● EXERCISE
List everyone the news passage about Tajikistan says is doing booming business in the capital.

After a bloody civil war and a crippling drought, the conflict in neighboring Afghanistan is more bad news for Tajikistan, but also a source of hope for some.
Despite unease about the violence next door, international aid workers say the unprecedented attention the war has focused on this obscure and impoverished former Soviet republic could set it on the road to recovery.
The US-led military campaign has put Tajikistan, with its 1,200km border with Afghanistan, on the map. Some 1,800 journalists have passed through, mostly en route to Afghanistan, and foreign leaders have been flying in, hoping to recruit Tajikistan for the war on terrorism following the Sept. 11 attacks on the US.
PHOTO: AP
Its currency, the somoni, has strengthened. Taxi drivers, restaurants and hotels are doing booming business in the capital, Dushanbe. And though it's too early to tell whether a long-term improvement is beginning, hopes have risen that the trickle of foreign aid to Tajikistan may become a more life-sustaining stream.
"If there is anything positive that can come out of Sept. 11, it is a potential reversal of the economic slide of Tajikistan," says Genevieve Abel, Tajikistan country director for CARE. "We see it as a tremendous opportunity."
Last year the International Red Cross received less than half of the US$8 million it aimed to raise for Tajikistan. Now it is optimistic about change.

● DATA RECORDS
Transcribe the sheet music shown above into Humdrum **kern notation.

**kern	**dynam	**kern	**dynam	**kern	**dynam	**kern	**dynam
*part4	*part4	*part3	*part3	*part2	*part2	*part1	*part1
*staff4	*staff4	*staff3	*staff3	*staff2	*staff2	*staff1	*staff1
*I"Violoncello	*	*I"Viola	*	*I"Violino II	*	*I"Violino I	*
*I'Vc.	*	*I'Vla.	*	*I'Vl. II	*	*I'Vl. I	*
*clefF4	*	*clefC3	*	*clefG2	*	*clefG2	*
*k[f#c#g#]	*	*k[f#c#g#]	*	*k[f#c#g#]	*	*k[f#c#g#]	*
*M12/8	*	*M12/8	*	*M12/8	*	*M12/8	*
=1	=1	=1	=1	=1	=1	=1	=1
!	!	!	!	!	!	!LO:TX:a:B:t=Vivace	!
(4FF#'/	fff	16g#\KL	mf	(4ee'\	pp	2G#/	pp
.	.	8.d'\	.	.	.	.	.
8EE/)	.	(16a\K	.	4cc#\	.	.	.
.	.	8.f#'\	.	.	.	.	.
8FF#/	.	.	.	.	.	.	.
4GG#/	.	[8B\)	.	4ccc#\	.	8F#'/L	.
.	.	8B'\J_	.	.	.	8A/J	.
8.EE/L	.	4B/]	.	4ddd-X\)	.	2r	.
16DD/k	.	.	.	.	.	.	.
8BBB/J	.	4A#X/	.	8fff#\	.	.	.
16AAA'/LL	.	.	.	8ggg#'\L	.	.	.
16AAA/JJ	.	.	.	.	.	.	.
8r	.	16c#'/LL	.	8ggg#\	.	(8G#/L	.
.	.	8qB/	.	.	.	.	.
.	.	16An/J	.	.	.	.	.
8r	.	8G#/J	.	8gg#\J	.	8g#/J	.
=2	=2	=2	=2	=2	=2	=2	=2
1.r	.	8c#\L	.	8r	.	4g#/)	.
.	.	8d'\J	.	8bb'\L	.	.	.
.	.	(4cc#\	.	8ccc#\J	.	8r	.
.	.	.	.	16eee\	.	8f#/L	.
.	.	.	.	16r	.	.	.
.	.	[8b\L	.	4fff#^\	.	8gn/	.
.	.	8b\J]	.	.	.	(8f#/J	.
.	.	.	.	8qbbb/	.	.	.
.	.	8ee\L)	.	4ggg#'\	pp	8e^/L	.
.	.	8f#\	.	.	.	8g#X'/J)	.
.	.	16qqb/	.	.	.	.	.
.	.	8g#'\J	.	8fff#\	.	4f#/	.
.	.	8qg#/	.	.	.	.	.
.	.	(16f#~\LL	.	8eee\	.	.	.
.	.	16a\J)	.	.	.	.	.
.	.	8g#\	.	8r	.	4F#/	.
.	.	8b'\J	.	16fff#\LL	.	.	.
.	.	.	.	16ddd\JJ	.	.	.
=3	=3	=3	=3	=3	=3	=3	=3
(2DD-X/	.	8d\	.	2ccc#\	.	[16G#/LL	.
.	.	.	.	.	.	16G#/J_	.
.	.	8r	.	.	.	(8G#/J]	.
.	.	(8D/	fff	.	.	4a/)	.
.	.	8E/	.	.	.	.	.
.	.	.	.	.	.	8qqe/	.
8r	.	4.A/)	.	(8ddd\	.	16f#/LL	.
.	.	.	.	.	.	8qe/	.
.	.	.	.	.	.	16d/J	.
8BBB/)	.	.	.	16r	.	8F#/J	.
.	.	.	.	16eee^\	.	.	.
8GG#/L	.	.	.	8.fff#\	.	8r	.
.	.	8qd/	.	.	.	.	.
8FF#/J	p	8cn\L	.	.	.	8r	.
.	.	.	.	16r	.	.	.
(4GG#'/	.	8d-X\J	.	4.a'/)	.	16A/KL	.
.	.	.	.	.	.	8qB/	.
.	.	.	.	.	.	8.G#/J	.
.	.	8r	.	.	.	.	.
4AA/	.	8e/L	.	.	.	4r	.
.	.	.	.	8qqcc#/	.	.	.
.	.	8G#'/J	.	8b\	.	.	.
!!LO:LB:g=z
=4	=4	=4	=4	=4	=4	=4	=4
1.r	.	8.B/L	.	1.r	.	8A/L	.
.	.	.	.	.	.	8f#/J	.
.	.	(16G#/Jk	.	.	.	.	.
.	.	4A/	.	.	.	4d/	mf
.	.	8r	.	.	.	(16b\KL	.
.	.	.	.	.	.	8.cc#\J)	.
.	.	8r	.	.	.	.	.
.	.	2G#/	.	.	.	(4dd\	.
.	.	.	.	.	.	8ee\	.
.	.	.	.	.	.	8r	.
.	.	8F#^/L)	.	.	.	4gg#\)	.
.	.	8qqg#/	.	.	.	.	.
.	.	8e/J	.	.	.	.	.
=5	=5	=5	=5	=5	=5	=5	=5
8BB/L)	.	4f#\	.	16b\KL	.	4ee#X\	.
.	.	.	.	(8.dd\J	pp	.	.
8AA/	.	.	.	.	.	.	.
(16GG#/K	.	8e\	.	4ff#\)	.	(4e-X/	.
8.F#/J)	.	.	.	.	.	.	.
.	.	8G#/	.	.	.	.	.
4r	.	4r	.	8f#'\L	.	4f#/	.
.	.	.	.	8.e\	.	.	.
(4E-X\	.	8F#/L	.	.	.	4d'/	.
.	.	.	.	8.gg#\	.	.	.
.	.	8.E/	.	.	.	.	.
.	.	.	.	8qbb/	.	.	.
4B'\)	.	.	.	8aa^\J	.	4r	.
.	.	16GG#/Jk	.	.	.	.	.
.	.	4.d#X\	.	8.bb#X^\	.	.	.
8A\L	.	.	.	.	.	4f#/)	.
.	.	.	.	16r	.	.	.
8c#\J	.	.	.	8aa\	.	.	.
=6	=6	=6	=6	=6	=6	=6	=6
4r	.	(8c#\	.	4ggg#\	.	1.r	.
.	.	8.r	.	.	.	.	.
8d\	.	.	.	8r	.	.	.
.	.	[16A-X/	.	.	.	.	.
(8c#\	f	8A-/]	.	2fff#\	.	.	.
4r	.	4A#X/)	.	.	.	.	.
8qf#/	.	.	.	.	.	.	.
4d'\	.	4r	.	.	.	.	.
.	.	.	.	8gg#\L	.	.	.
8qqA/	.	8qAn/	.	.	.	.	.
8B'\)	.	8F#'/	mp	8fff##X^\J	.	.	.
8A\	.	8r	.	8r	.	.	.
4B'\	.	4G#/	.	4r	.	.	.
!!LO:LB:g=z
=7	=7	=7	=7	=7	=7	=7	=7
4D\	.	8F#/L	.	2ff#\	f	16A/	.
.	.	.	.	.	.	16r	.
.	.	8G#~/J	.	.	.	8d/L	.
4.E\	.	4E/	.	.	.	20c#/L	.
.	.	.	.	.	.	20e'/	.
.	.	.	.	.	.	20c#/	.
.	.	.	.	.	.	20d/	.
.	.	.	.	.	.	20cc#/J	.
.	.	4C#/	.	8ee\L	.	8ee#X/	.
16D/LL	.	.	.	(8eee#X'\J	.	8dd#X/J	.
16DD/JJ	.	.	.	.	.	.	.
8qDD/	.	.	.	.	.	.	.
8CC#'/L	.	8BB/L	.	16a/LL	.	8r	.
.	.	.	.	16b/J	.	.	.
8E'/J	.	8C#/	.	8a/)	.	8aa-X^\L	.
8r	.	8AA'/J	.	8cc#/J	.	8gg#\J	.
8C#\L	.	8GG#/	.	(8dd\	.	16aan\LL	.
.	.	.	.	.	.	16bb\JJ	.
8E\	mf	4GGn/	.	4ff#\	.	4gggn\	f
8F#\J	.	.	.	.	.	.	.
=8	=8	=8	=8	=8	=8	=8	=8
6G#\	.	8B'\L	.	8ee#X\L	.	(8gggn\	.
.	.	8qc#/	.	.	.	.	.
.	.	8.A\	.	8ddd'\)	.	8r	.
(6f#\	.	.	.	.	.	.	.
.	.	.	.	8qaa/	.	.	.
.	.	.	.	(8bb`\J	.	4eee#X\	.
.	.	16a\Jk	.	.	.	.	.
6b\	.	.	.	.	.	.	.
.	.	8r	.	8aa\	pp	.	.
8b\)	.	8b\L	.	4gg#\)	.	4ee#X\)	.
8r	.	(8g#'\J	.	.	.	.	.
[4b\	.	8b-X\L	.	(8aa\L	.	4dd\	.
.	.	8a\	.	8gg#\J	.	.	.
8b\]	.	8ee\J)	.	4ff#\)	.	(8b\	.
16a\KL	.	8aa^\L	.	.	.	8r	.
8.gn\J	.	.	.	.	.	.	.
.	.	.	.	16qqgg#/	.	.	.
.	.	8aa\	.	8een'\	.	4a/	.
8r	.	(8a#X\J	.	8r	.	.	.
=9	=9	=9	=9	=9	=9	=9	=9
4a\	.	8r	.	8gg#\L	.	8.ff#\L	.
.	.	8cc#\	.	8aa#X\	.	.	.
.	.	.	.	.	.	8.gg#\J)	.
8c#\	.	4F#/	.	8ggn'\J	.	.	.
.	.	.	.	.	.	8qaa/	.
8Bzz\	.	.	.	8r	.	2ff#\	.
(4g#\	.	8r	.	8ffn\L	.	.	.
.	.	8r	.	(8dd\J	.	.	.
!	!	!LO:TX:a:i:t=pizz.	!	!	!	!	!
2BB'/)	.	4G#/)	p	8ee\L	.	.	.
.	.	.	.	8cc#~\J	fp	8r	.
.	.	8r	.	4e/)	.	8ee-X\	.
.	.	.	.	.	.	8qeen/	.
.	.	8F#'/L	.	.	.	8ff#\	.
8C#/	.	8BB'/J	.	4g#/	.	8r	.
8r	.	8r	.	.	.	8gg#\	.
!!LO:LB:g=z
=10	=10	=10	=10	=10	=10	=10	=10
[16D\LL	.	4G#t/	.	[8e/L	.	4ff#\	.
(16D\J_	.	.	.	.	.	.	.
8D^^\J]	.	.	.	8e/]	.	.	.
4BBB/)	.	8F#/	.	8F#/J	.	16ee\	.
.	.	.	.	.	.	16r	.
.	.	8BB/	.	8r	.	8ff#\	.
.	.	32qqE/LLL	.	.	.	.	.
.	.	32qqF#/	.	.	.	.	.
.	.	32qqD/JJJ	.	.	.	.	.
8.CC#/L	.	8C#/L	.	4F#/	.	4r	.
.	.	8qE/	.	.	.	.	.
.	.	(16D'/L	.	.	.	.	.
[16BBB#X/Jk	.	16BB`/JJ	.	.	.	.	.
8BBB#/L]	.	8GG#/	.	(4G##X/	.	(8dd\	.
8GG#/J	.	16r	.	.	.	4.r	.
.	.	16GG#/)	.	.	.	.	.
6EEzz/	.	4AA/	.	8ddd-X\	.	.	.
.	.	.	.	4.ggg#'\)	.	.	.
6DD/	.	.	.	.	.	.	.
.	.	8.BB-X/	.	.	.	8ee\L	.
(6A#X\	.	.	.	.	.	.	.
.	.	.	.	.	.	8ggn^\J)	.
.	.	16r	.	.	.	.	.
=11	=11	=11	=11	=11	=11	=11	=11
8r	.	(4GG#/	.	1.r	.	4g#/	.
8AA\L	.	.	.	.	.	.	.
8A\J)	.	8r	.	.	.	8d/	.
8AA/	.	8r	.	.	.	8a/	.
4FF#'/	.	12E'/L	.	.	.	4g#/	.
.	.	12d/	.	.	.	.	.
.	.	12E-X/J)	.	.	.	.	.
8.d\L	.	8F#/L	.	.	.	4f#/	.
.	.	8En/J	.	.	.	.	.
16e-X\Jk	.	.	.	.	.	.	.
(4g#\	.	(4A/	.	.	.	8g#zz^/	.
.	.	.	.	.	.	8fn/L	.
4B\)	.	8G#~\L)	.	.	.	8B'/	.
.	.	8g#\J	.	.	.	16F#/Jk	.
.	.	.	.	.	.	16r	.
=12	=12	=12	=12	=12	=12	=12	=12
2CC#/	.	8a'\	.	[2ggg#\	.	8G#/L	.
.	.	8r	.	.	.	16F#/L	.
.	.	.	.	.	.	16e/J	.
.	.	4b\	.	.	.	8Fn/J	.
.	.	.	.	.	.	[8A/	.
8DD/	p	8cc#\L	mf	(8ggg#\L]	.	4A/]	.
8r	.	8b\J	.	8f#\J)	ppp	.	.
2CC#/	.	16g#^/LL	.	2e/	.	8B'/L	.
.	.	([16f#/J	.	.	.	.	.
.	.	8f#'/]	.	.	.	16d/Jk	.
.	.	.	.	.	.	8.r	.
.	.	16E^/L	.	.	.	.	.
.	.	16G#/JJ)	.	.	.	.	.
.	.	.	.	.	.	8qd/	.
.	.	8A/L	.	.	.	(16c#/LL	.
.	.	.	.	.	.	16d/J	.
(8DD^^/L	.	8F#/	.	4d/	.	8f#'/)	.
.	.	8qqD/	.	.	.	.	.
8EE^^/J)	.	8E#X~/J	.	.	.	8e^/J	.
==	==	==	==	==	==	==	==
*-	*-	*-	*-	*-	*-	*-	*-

● OUTPUT OF THE TASK
Taxi drivers, restaurants and hotels